### DATASET
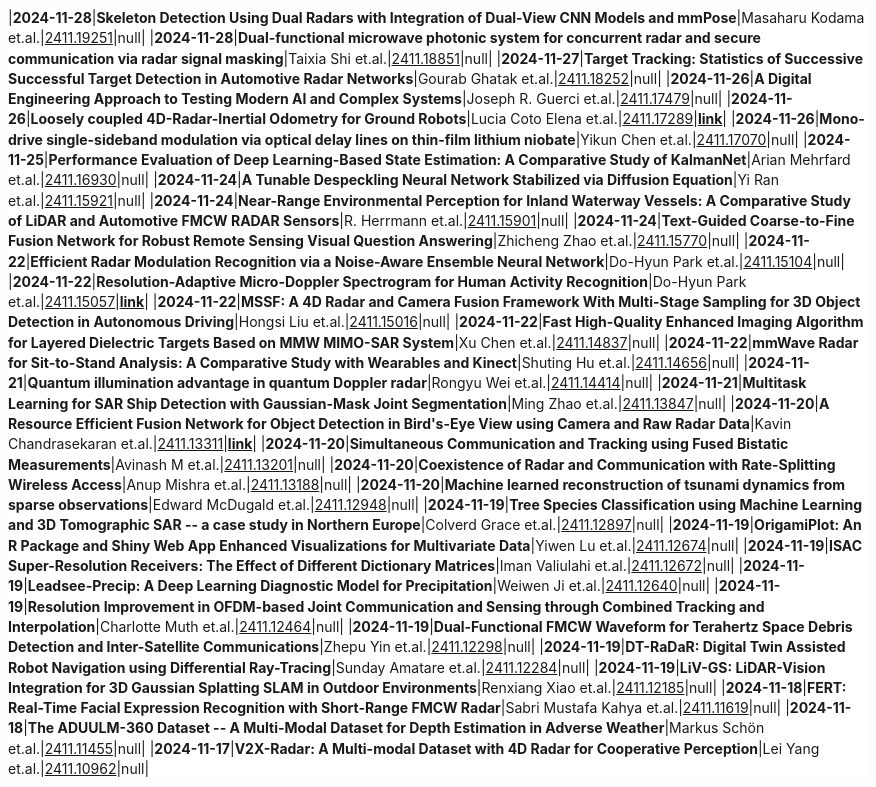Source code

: |**2024-11-28**|**Skeleton Detection Using Dual Radars with Integration of Dual-View CNN Models and mmPose**|Masaharu Kodama et.al.|[2411.19251](http://arxiv.org/abs/2411.19251)|null|
|**2024-11-28**|**Dual-functional microwave photonic system for concurrent radar and secure communication via radar signal masking**|Taixia Shi et.al.|[2411.18851](http://arxiv.org/abs/2411.18851)|null|
|**2024-11-27**|**Target Tracking: Statistics of Successive Successful Target Detection in Automotive Radar Networks**|Gourab Ghatak et.al.|[2411.18252](http://arxiv.org/abs/2411.18252)|null|
|**2024-11-26**|**A Digital Engineering Approach to Testing Modern AI and Complex Systems**|Joseph R. Guerci et.al.|[2411.17479](http://arxiv.org/abs/2411.17479)|null|
|**2024-11-26**|**Loosely coupled 4D-Radar-Inertial Odometry for Ground Robots**|Lucia Coto Elena et.al.|[2411.17289](http://arxiv.org/abs/2411.17289)|**[link](https://github.com/robotics-upo/4D-Radar-Odom)**|
|**2024-11-26**|**Mono-drive single-sideband modulation via optical delay lines on thin-film lithium niobate**|Yikun Chen et.al.|[2411.17070](http://arxiv.org/abs/2411.17070)|null|
|**2024-11-25**|**Performance Evaluation of Deep Learning-Based State Estimation: A Comparative Study of KalmanNet**|Arian Mehrfard et.al.|[2411.16930](http://arxiv.org/abs/2411.16930)|null|
|**2024-11-24**|**A Tunable Despeckling Neural Network Stabilized via Diffusion Equation**|Yi Ran et.al.|[2411.15921](http://arxiv.org/abs/2411.15921)|null|
|**2024-11-24**|**Near-Range Environmental Perception for Inland Waterway Vessels: A Comparative Study of LiDAR and Automotive FMCW RADAR Sensors**|R. Herrmann et.al.|[2411.15901](http://arxiv.org/abs/2411.15901)|null|
|**2024-11-24**|**Text-Guided Coarse-to-Fine Fusion Network for Robust Remote Sensing Visual Question Answering**|Zhicheng Zhao et.al.|[2411.15770](http://arxiv.org/abs/2411.15770)|null|
|**2024-11-22**|**Efficient Radar Modulation Recognition via a Noise-Aware Ensemble Neural Network**|Do-Hyun Park et.al.|[2411.15104](http://arxiv.org/abs/2411.15104)|null|
|**2024-11-22**|**Resolution-Adaptive Micro-Doppler Spectrogram for Human Activity Recognition**|Do-Hyun Park et.al.|[2411.15057](http://arxiv.org/abs/2411.15057)|**[link](https://github.com/signal-park/resolution-adaptive-spectrogram)**|
|**2024-11-22**|**MSSF: A 4D Radar and Camera Fusion Framework With Multi-Stage Sampling for 3D Object Detection in Autonomous Driving**|Hongsi Liu et.al.|[2411.15016](http://arxiv.org/abs/2411.15016)|null|
|**2024-11-22**|**Fast High-Quality Enhanced Imaging Algorithm for Layered Dielectric Targets Based on MMW MIMO-SAR System**|Xu Chen et.al.|[2411.14837](http://arxiv.org/abs/2411.14837)|null|
|**2024-11-22**|**mmWave Radar for Sit-to-Stand Analysis: A Comparative Study with Wearables and Kinect**|Shuting Hu et.al.|[2411.14656](http://arxiv.org/abs/2411.14656)|null|
|**2024-11-21**|**Quantum illumination advantage in quantum Doppler radar**|Rongyu Wei et.al.|[2411.14414](http://arxiv.org/abs/2411.14414)|null|
|**2024-11-21**|**Multitask Learning for SAR Ship Detection with Gaussian-Mask Joint Segmentation**|Ming Zhao et.al.|[2411.13847](http://arxiv.org/abs/2411.13847)|null|
|**2024-11-20**|**A Resource Efficient Fusion Network for Object Detection in Bird's-Eye View using Camera and Raw Radar Data**|Kavin Chandrasekaran et.al.|[2411.13311](http://arxiv.org/abs/2411.13311)|**[link](https://github.com/tue-mps/refnet)**|
|**2024-11-20**|**Simultaneous Communication and Tracking using Fused Bistatic Measurements**|Avinash M et.al.|[2411.13201](http://arxiv.org/abs/2411.13201)|null|
|**2024-11-20**|**Coexistence of Radar and Communication with Rate-Splitting Wireless Access**|Anup Mishra et.al.|[2411.13188](http://arxiv.org/abs/2411.13188)|null|
|**2024-11-20**|**Machine learned reconstruction of tsunami dynamics from sparse observations**|Edward McDugald et.al.|[2411.12948](http://arxiv.org/abs/2411.12948)|null|
|**2024-11-19**|**Tree Species Classification using Machine Learning and 3D Tomographic SAR -- a case study in Northern Europe**|Colverd Grace et.al.|[2411.12897](http://arxiv.org/abs/2411.12897)|null|
|**2024-11-19**|**OrigamiPlot: An R Package and Shiny Web App Enhanced Visualizations for Multivariate Data**|Yiwen Lu et.al.|[2411.12674](http://arxiv.org/abs/2411.12674)|null|
|**2024-11-19**|**ISAC Super-Resolution Receivers: The Effect of Different Dictionary Matrices**|Iman Valiulahi et.al.|[2411.12672](http://arxiv.org/abs/2411.12672)|null|
|**2024-11-19**|**Leadsee-Precip: A Deep Learning Diagnostic Model for Precipitation**|Weiwen Ji et.al.|[2411.12640](http://arxiv.org/abs/2411.12640)|null|
|**2024-11-19**|**Resolution Improvement in OFDM-based Joint Communication and Sensing through Combined Tracking and Interpolation**|Charlotte Muth et.al.|[2411.12464](http://arxiv.org/abs/2411.12464)|null|
|**2024-11-19**|**Dual-Functional FMCW Waveform for Terahertz Space Debris Detection and Inter-Satellite Communications**|Zhepu Yin et.al.|[2411.12298](http://arxiv.org/abs/2411.12298)|null|
|**2024-11-19**|**DT-RaDaR: Digital Twin Assisted Robot Navigation using Differential Ray-Tracing**|Sunday Amatare et.al.|[2411.12284](http://arxiv.org/abs/2411.12284)|null|
|**2024-11-19**|**LiV-GS: LiDAR-Vision Integration for 3D Gaussian Splatting SLAM in Outdoor Environments**|Renxiang Xiao et.al.|[2411.12185](http://arxiv.org/abs/2411.12185)|null|
|**2024-11-18**|**FERT: Real-Time Facial Expression Recognition with Short-Range FMCW Radar**|Sabri Mustafa Kahya et.al.|[2411.11619](http://arxiv.org/abs/2411.11619)|null|
|**2024-11-18**|**The ADUULM-360 Dataset -- A Multi-Modal Dataset for Depth Estimation in Adverse Weather**|Markus Schön et.al.|[2411.11455](http://arxiv.org/abs/2411.11455)|null|
|**2024-11-17**|**V2X-Radar: A Multi-modal Dataset with 4D Radar for Cooperative Perception**|Lei Yang et.al.|[2411.10962](http://arxiv.org/abs/2411.10962)|null|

### REQUIRED WORK
A verbatim copy of the records is expected, from their first line through the line with "Detection Using Dual", inclusive, with the pictures removed.

### ANSWER TO THIS EXERCISE
Source code

: |**2024-11-28**|**Skeleton Detection Using Dual Radars with Integration of Dual-View CNN Models and mmPose**|Masaharu Kodama et.al.|[2411.19251](http://arxiv.org/abs/2411.19251)|null|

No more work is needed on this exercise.